Le gustaba el piano. En cada frase podía escuchar el desgarrador sonido del lamento ahogado o el anhelo frustrado. En cada acorde podía viajar, viajaba a donde quisiera, algunas veces revivía tiempos alegres y casi podía sentir el brillo de la felicidad bajo su piel; o en ocasiones prefería viajar al después, y era así como soñaba con lo modesto pero ideal.
Y en los silencios, paraba su respiración y veía la ilusión de su vida viajar brevemente lejos de él, le recordaba lo limitado de su tiempo y lo afortunado de su suspirar. Y al escuchar de nuevo aquella melodía invadida de nostalgia y desesperación, se perdía, vagaba en su frustración.
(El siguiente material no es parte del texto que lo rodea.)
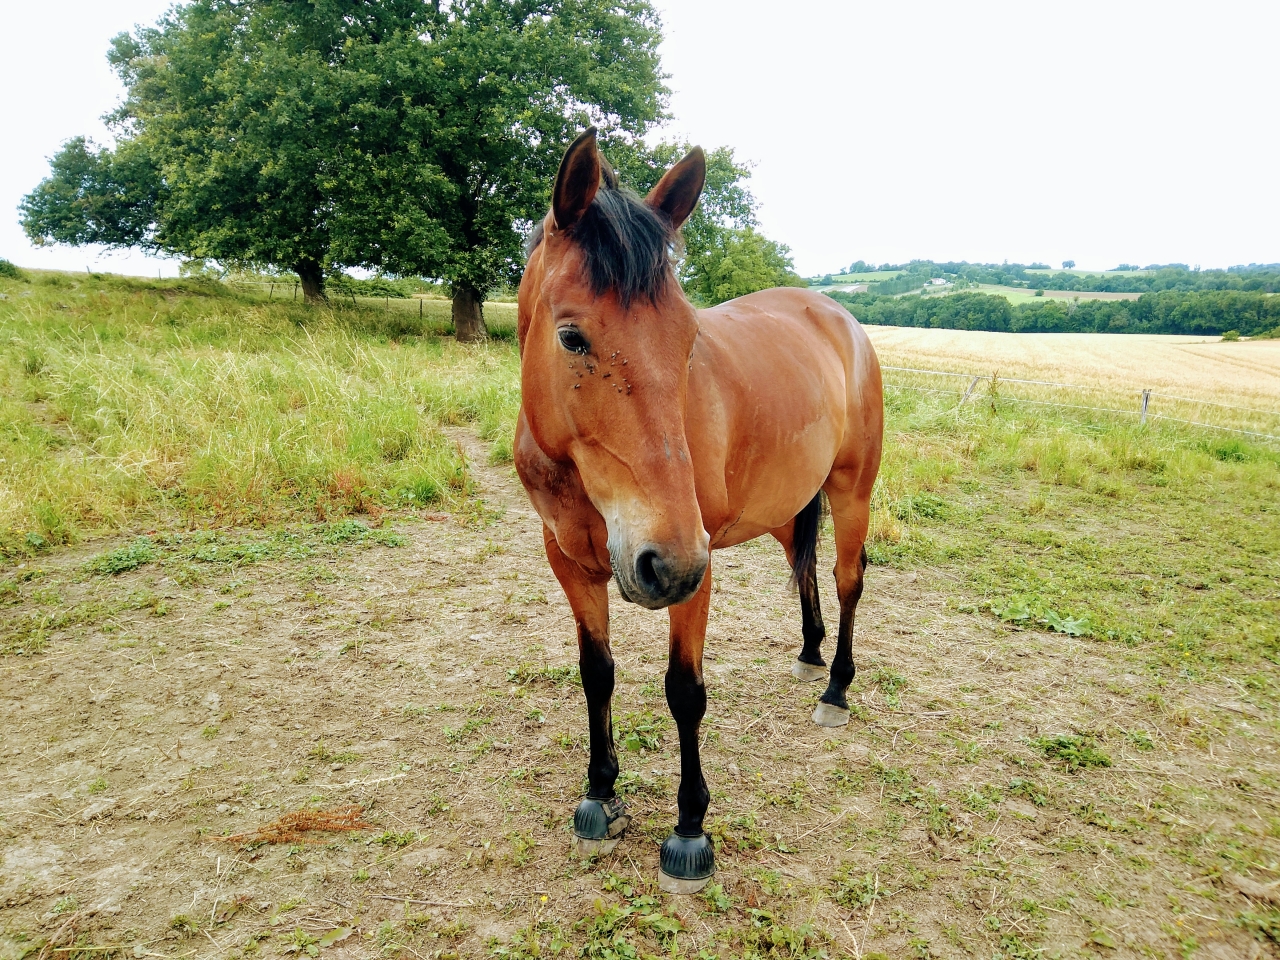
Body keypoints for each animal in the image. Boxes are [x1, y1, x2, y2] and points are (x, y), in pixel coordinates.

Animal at [514, 128, 884, 893]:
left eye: (688, 341)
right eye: (572, 337)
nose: (666, 560)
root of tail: (839, 317)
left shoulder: (696, 567)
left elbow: (684, 691)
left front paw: (689, 830)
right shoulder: (569, 562)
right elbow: (597, 674)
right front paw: (600, 792)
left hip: (851, 491)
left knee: (846, 581)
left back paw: (835, 689)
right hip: (786, 506)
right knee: (804, 570)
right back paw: (810, 655)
Era entonces, mientras su respiración se agitaba y el tiempo andaba a paso ligero, cuando de sus ojos brotaban lágrimas. No lágrimas cualesquiera. Lagrimas perfectas, grandes y rebosantes de su esencia. No eran pocas. Trazaban un camino a través de sus pálidas mejillas, para caer al suelo y desaparecer, o si había fortuna suficiente, recorrían su rostro para caer en sus labios, donde él podía degustar lo dulce de su pasión, lo amargo de su sufrimiento y lo inexplicable de su propia esencia.
Y esto solo alimentaba su llanto, que le consumía durante buen rato y que se confundía con el sonar melancólico del piano. Pero a él no le fastidiaba el llanto. Le hacía sentir vivo, le hacía sentir.
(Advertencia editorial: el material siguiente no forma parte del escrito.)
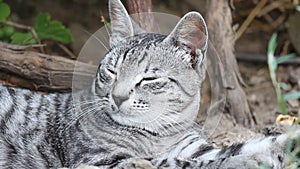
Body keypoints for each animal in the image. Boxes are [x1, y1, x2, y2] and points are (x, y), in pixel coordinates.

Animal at [0, 0, 298, 169]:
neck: (159, 132)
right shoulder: (100, 159)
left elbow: (249, 144)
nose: (117, 97)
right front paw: (245, 161)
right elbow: (181, 163)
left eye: (149, 79)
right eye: (111, 71)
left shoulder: (194, 146)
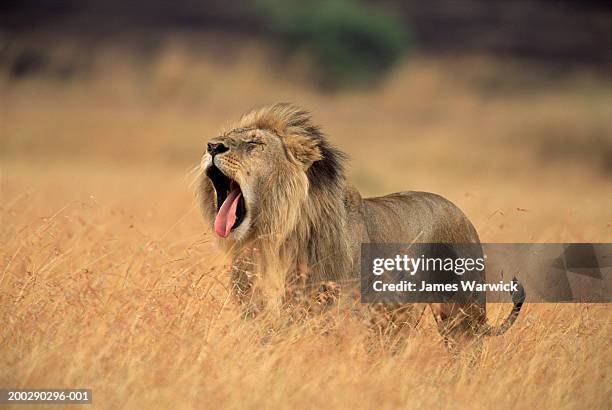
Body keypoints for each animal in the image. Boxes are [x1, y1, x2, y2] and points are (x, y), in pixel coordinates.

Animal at [198, 103, 524, 346]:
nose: (212, 146)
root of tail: (462, 215)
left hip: (462, 316)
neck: (275, 240)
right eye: (224, 137)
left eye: (254, 144)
Agradecía el sentir de ese sufrimiento genuino, le recordaba sus suspiros y desganes. Le traía la ira. Buena amiga y mala consejera, que como feroz dragón le protegía, pero que como la peor de las enfermedades, lo devoraba por dentro y lo dejaba reseco y sin el inexplicable sabor de su esencia.
Esencia que por supuesto, él no entendía pero apreciaba humildemente. Esencia que le perseguía a cada paso, que trazaba su porvenir y le inquietaba a cada segundo. Siempre se sintió orgulloso de ella, la amaba desesperadamente y se aferraba a ella, más aun cuando escuchaba la cadencia de la melodía.
Advertía así, que más que su cuerpo era su alma. Que más allá de sus frustraciones era sus sueños, que lejos de las palabras estaba su pensar, y que bajo las llamas humeantes de su ira se encontraba su fragilidad.
Sentía, que se le escapaba su esencia, que se llevaba su alma y todo lo que le hacía sentir vivo. Que al caer cada nota, se iba un fragmento de él. Se angustiaba, y desesperado intentaba recordar cualquier insignificante y vulgar momento que fuese propio de la manifestación de su esencia.
Y así, la recuperaba, pero sobre cualquier otra cosa, comprendía. No se trataba de encarcelar cruelmente su alma junto a él, limitarla y aburrirle. Su esencia era inquieta, necesitaba aprender y sufrir.
Dentro de su pecho, con simple modestia reconoció su fragilidad, contempló la belleza de lo finito propio de él, suspiró con satisfacción y calma pura, escuchando el silencio que dejaba el piano tras el final de aquella melodía llena él.